Als dann noch seine Mutter wie aus dem Nichts neben Margarethe getreten war und ihn mit einem tadelnden Kopfschütteln bedacht hatte, war er schweißgebadet und frierend aufgewacht.

Denn Gustav Adolf war sehr wohl bewusst, dass einem Mann in seiner Position dauerhaft kein Recht auf private Empfindlichkeiten zustand. Schließlich musste der Fortbestand der schwedischen Wasa gesichert werden.

Seine Mutter hatte damals natürlich schon längst ihr diplomatisches Netz ausgeworfen. Gut protestantisch und von Geblüt musste sie sein, die zukünftige Braut des schwedischen Königs. Die englische Prinzessin Elisabeth, Tochter König Jakobs, mittlerweile in der Kurpfalz verheiratet, war im Gespräch gewesen, mit einer jungen Dame aus dem Hause Württemberg hatte man auch geliebäugelt.

Überhaupt boten die deutschen Lande reiche Auswahl. So fiel der Blick auf Brandenburg. In diesem Kurfürstentum, das an die Hohenzollern belehnt war, waren Johann Sigismund und seiner Frau Anna gleich zwei Töchter im heiratsfähigen Alter herangewachsen. Die mannigfaltigen Vorteile einer solchen Verbindung lagen auf der Hand und waren von Reichskanzler Oxenstierna sachlich referiert worden. Selbst Jahre später konnte der König in seiner Erinnerung dessen dröhnende Stimme dozieren hören, dass es vier gute Gründe gäbe, und vermochte sich mit geschlossenen Augen vorzustellen, wie Oxenstierna dabei Daumen, Zeige- und Mittelfinger nacheinander in einer aufzählenden Geste ausgeklappt hatte:

Erstens bekannten sich die Prinzessinnen zur richtigen Religion. Zweitens gehörte Brandenburg zur Familie der Ostseeanrainer und hatte damit einen militärstrategischen Zugang zum Meer. Drittens war die Mitbelehnung der Hohenzollern in Preußen geographisch hochinteressant – mit einem Fuß in diesem Herzogtum würde Gustav Adolf seinem Vetter und Erzfeind, König Sigismund von Polen, die Stirn bieten können. Und viertens lockte im Herzen des deutschen Reiches das niederrheinische Herzogtum Kleve, das endlich den Hohenzollern zugeschlagen worden war.

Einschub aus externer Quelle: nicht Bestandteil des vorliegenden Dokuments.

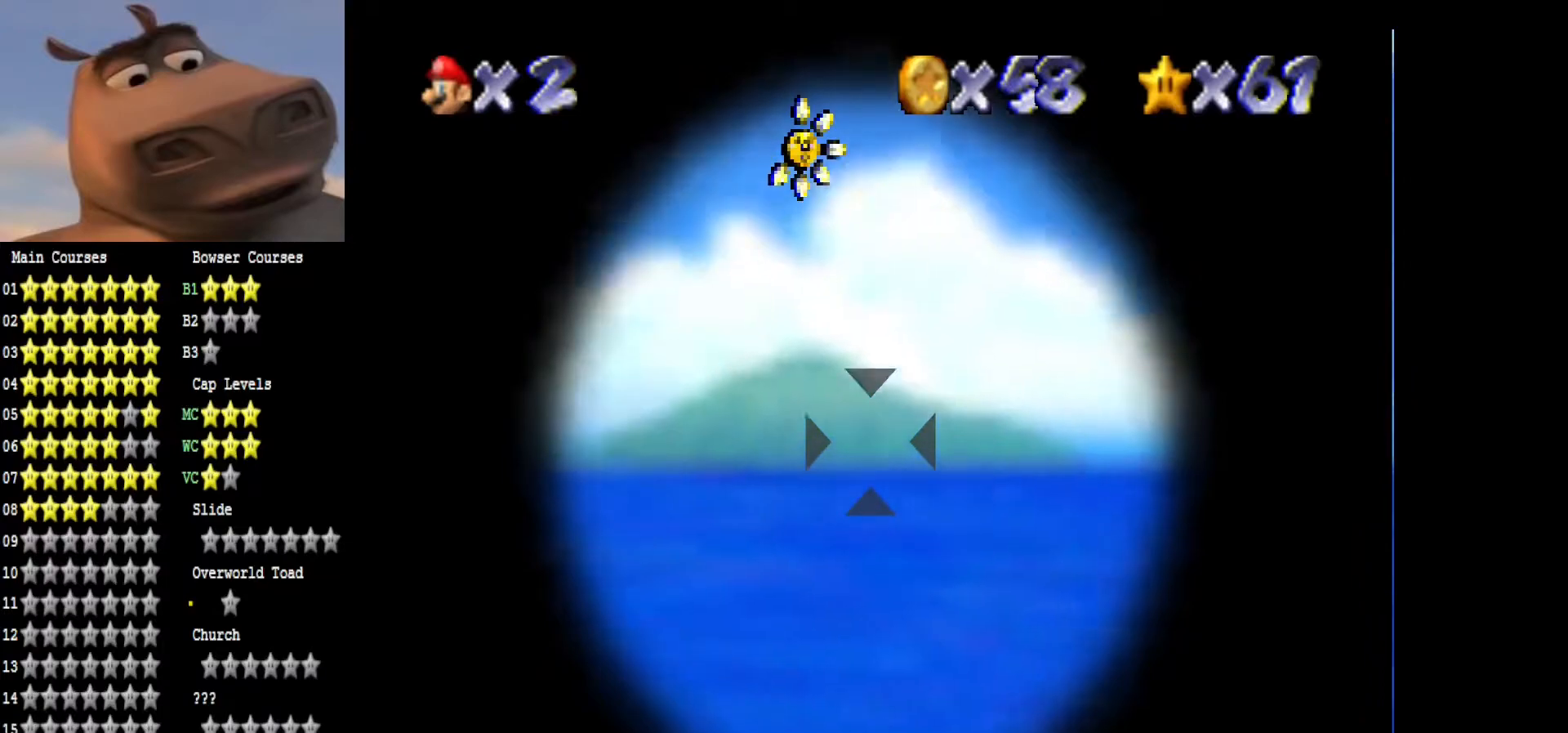
{"buttons": [], "left_stick": "left", "right_stick": "center", "events": []}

Aber gegen Ende des Jahres 1615 war noch alles in der Schwebe. Der König suhlte sich in seinem Leid, bewies sich im fernen Russland als Soldat und Liebhaber und befasste sich halbherzig mit dem Gedanken an eine standesgemäße Heirat.

So geschah es, dass sich die Wege illegitimen Kindersegens und dynastischer Eheanbahnung für das Haus Wasa erst im Jahr 1616 auf höchst staunenswerte Weise überschneiden sollten.